The future may be summed as 'What does it cost to put a tag on a box?'

On the Forefront

With major mandates for RFID tag use and double-digit growth projected, RFID tag manufacturing is one of the most exciting areas in electronics. At first blush, RFID tag use aids inventory control and asset management. Yet its potential impact on consumer buying represents a new era for this field. As Kimberly-Clark director of corporate auto-ID/RFID Mike O’Shea told CFO-IT magazine, “It’s not the RFID technology that’s important. It’s the reengineering of the business processes that will deliver value.” Data on purchasing trends, in the hands of makers of consumer products, could influence real-time pricing strategies, distribution methods, the need for warehousing and product manufacturing – not to mention drive software developments and more computing power, servers and data storage. IBM recently announced that it would spend $250 million by 2010 to develop and promote RFID software applications. Other forthcoming software will help manage the immense amount of data generated by increased deployment of RFID.

Figure 1
FIGURE 1: Would you pay more than five cents for this? An RFID tag, with parts labeled. (Source: Philips)

RFID technology is not new; it has been in development for a dozen years. What is new is the mandate from Wal-Mart that required its top 100 suppliers to provide case or pallet tagged items to the Texas region by last January. While compliance has not been total, the demand for RFID tag capability was clearly stimulated by the mandate. Rather than a technology push, RFID technology is now demand driven.

Millions of RFID tags are in production today. Applications include office security badges, gas stations (ExxonMobile’s Speedpass), auto entry and ignition, ticketing systems and inventory management for retail and military. Expansion relies on a number of factors – and just what the prospects are depends on who is answering the question. For many companies, low-cost tags are the limiting factor in the promised growth of RFID. Others argue that when volumes rise, tag prices will fall.

Many conferences have focused on RFID adoption, but none centered on manufacturing issues associated with the RFID tag and inlay. For this reason, TechSearch International in late March assembled a forum of experts on all aspects of RFID IC packaging and assembly from around the globe to discuss manufacturing issues. One speaker, Rick Koskella of Sun Microsystems, described experiences of Sun’s RFID test center. Another, Dr. Gitanjali Swamy, presented a cost model for RFID based on her work at MIT. Other presentations were from semiconductor makers and inlay manufacturers from Philips, Texas Instruments, Celis Semiconductor, Alien Technology, Symbol Technologies and KSW Microtec. Also, equipment makers including Muhlbauer and Toray Engineering shared their experiences in RFID tag assembly.

One panel looked at challenges to lowering RFID inlay and tag assembly cost. Today’s tag prices range from 15 to 50 cents. Many participants agreed that low-cost assembly of RFID chips and antennae may be the critical roadblocks to attaining a five-cent RFID tag.
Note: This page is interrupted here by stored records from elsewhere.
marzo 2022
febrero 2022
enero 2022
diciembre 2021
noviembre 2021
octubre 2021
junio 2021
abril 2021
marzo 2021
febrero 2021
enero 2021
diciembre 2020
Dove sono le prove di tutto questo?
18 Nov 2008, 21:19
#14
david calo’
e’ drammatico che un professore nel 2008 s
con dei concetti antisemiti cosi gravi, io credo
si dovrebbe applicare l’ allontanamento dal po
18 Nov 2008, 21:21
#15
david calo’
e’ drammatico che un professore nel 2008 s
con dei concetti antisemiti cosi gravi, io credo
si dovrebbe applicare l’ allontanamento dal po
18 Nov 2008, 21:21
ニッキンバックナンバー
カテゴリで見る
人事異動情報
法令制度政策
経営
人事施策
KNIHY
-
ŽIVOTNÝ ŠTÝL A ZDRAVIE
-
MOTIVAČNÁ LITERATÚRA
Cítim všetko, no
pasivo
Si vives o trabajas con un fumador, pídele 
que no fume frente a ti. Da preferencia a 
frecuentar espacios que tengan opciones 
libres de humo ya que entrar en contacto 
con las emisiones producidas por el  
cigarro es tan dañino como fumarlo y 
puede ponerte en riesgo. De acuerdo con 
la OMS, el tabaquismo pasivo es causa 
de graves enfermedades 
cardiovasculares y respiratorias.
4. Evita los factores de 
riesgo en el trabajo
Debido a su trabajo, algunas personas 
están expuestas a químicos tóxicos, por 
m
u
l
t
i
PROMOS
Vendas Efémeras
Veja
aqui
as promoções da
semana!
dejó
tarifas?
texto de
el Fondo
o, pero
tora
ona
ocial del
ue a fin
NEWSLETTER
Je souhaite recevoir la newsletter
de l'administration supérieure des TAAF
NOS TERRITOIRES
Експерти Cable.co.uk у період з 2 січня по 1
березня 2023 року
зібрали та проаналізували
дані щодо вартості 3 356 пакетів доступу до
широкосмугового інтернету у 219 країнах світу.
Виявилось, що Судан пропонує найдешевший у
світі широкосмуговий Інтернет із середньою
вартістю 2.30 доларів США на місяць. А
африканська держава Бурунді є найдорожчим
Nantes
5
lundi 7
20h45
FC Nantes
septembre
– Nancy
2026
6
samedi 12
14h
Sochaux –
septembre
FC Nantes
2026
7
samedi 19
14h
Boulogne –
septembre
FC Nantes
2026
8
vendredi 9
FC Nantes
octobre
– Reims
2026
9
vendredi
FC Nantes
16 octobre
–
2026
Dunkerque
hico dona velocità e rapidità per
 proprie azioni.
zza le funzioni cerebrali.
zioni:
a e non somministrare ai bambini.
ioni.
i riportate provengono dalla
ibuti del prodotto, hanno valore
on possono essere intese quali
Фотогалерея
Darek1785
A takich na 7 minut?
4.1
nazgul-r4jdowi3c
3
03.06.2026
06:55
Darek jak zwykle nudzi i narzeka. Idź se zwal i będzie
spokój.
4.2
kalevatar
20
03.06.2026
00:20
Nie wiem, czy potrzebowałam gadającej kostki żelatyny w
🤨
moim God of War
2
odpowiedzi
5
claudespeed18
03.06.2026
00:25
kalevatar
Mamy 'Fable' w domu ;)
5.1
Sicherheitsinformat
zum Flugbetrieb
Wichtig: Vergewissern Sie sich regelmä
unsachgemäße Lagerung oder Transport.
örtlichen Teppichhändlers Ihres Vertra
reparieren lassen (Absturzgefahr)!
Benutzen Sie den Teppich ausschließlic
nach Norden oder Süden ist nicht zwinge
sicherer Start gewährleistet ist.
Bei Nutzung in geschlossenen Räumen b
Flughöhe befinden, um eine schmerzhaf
There was no consensus as to when (or if) a five-cent tag might be reached. However, volume and time remain the biggest obstacles to lower cost tags. Depending on the application, price is not an impediment to the RFID use in high-value products such as pharmaceuticals, autos and military applications. Indeed, Enu Waktola of Texas Instruments asserted that discussion on cost should focus not on component or assembly cost but rather on system cost. According to TI, the focus should be, “What does it cost to put a tag on a box?” Tags that integrate with different sizes and shapes of labels are needed in the end-user application. Users expect consistent performance, and key elements driving system cost are reliability and quality.

As with any new technology, development of infrastructure and standards are critical to growth. Standards are clearly needed, and specifications for providers of materials, equipment and assembly processes would aid the market. Some type of standardization in the straps would be useful, according to several participants. Others commented that reliability standards would be helpful in developing tests that reflect the true environment in which tags would operate. With the move to Generation 2 tags, some participants are concerned that it may be difficult to recover development and NRE costs and adoption may be slowed. However, readers and software are upgradeable and should work in next-generation products. Unlike the earlier version, Gen-2 permits global interoperability via single tags. Previously, RFID tags were country-specific and based on different radio frequencies. There are also concerns that IP claims may impact tag cost. Hopefully, these issues will be resolved.

Even a three-cent tag may not be cheap enough for some item tagging. However, some alternative technologies promise lower cost. Dr. Dan Gamota of Motorola indicated that 13.56 MHz operating frequency for a tag made from organic semiconductors may soon be a reality. While this frequency is not suitable for all applications, the use of low frequency tags for documents and books may be reasonable.

When RFID tag volumes increase and infrastructure matures, the full market potential will be realized. As TI succinctly described, cost reductions require higher throughput and standardized form factors. A common tag accepted worldwide is key. There are no technology limits to building the infrastructure for RFID and the market should reach its full potential in the coming years.